I posted before but nobody replied and I still want to know...

is there an app or emulator type thing to play DVD's on an original iMac 233MHz machine?  please reply if you know or email me... thanks, peace


aaronish_@hotmail.com


----------



## AdmiralAK (Mar 10, 2001)

As far as I know the original iMac did not come with a DVD drive.  In order to have DVD playback you need two things.  A DVD drive to read DVD discs (which are not in the same format as CD-ROMs, DVD are double-surfaced, and some are even double-sides as well ).  If you dont have a DVD drive them you are cant watch DVD movies.  The second thing you need is a decoded card.  I think the standard ATI Rage 128 card does this.

Hope this helps 

Admiral


----------



## aarontrip (Mar 10, 2001)

Thanks for confirming it for me..  after a while of trying to load a few DVD's in my iMac I realized how dumb I am for thinking Apple CD/DVD Driver meant I had the actual DVD-ROM drive too hehe.  Thanks again.  Peace


----------



## thedbp (Mar 14, 2001)

Just to comment on this particular thread - Although it is necessary to have a DVD-ROM, or, better yet, the new SuperDrive, to read and play a DVD movie, you don't necessarily NEED a hardware decoder to play them.

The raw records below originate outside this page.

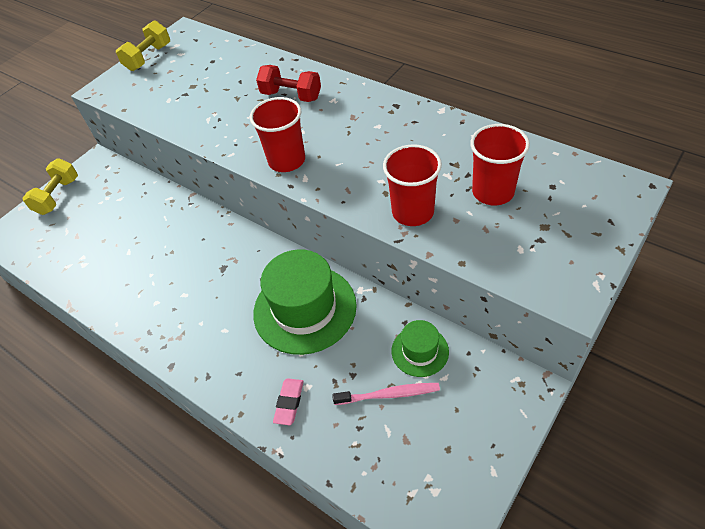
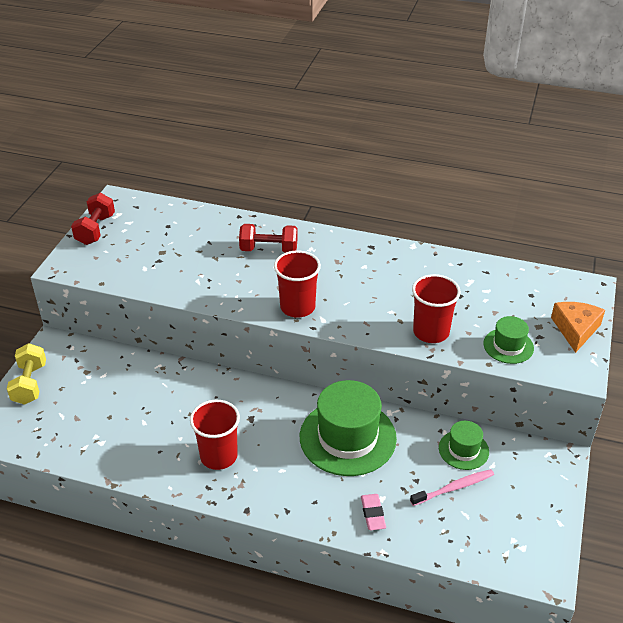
camera: 25 degrees left, 10 degrees down
(148, 57) = (95, 230): yellow dumbbell -> red dumbbell
(493, 192) = (487, 306): red cup -> red cup (219, 456)
(495, 245) = (508, 346): none -> green hat
(590, 239) = (575, 329): none -> orange cheese

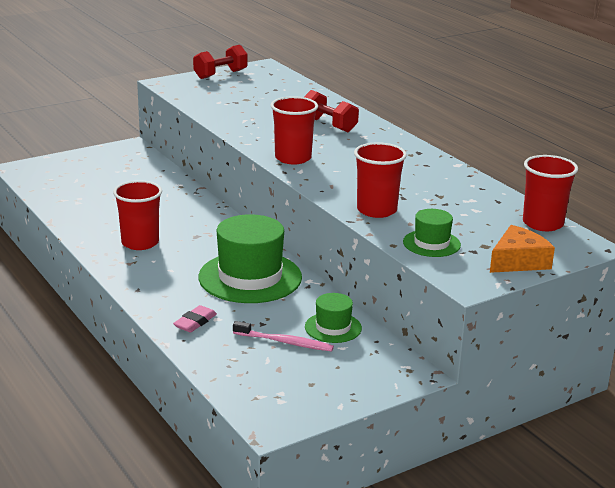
camera: 40 degrees right, 15 degrees down
(30, 384) = (83, 158): yellow dumbbell -> none
(539, 279) = (543, 223): none -> red cup

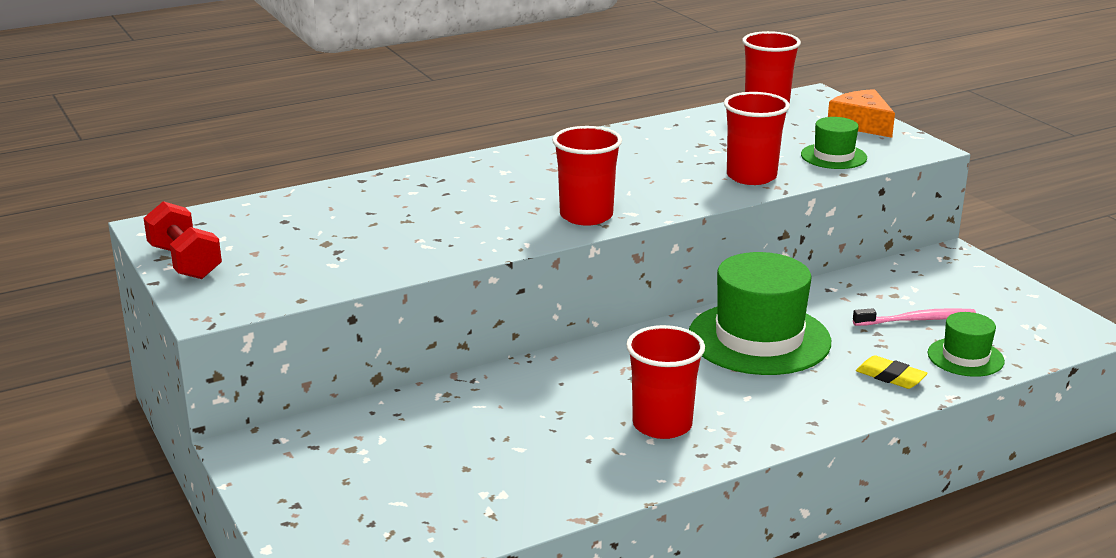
camera: 85 degrees left, 0 degrees up
(195, 322) = (890, 377): pink eraser -> yellow eraser
(285, 342) = (917, 320): pink toothbrush -> pink toothbrush turned 60 degrees clockwise
(328, 125) = (457, 190): red dumbbell -> none
(333, 327) = (873, 291): green hat -> green hat (965, 357)

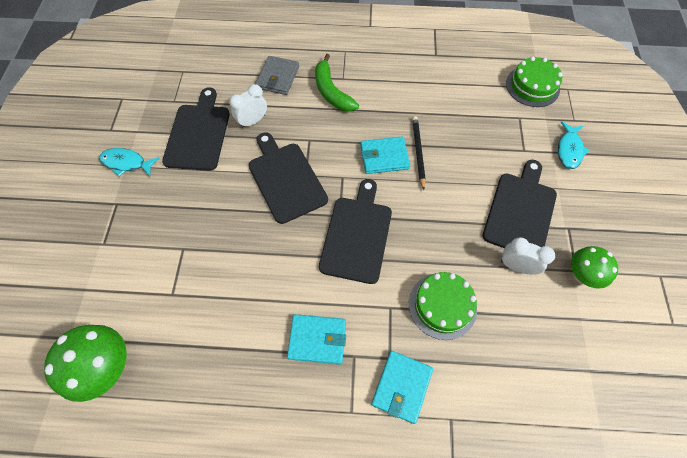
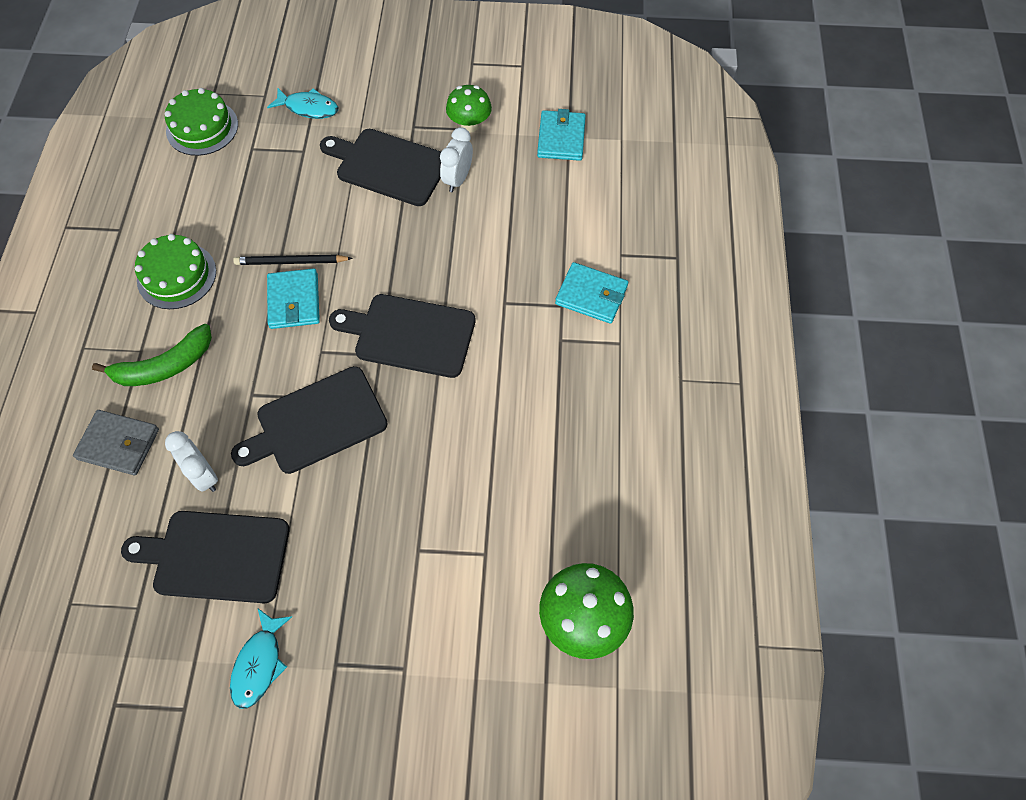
camera: 90 degrees left, 0 degrees up
(317, 339) = (543, 377): turquoise wallet -> turquoise wallet (561, 138)
(442, 305) = (502, 252): green cake -> green cake (176, 276)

I know of at least one Mac software-based DVD-player.  The performance isn't top-notch, but its still in beta.  It requires a fairly recent and fast processor, I belive they recommend a 300 at the VERY least, and movies don't play particularly in sync on my B&W 350.  That was when I had 128 MB of RAM, now I have 384, and haven't tried it again, because, well, I have the deocder hardware, so what's the point?

But I can say that this software DOES WORK - limitedly.  As far as playing it back on a 233 iMac, I dunno.  Perhaps future versions will be less processor intensive.  I have no idea where I got this program, and I don't have it in front of me, but when I get the name of it, I'll post it up for everyone who's interested.

It has the tempting promise to allow a Mac user to buy a cheap PC DVD-ROM and not have to upgrade their video card, which, in the case of the 233 iMac, might be difficult to impossible to acheive.   Also, with the new 466 MHz upgrade cards available for the iMac, this may be a very viable alternative.

-zjd

B&W G3 350, 384 RAM, OS 9.1/OS X PB
8600/300, 128 RAM, OS 9.1/8.1


----------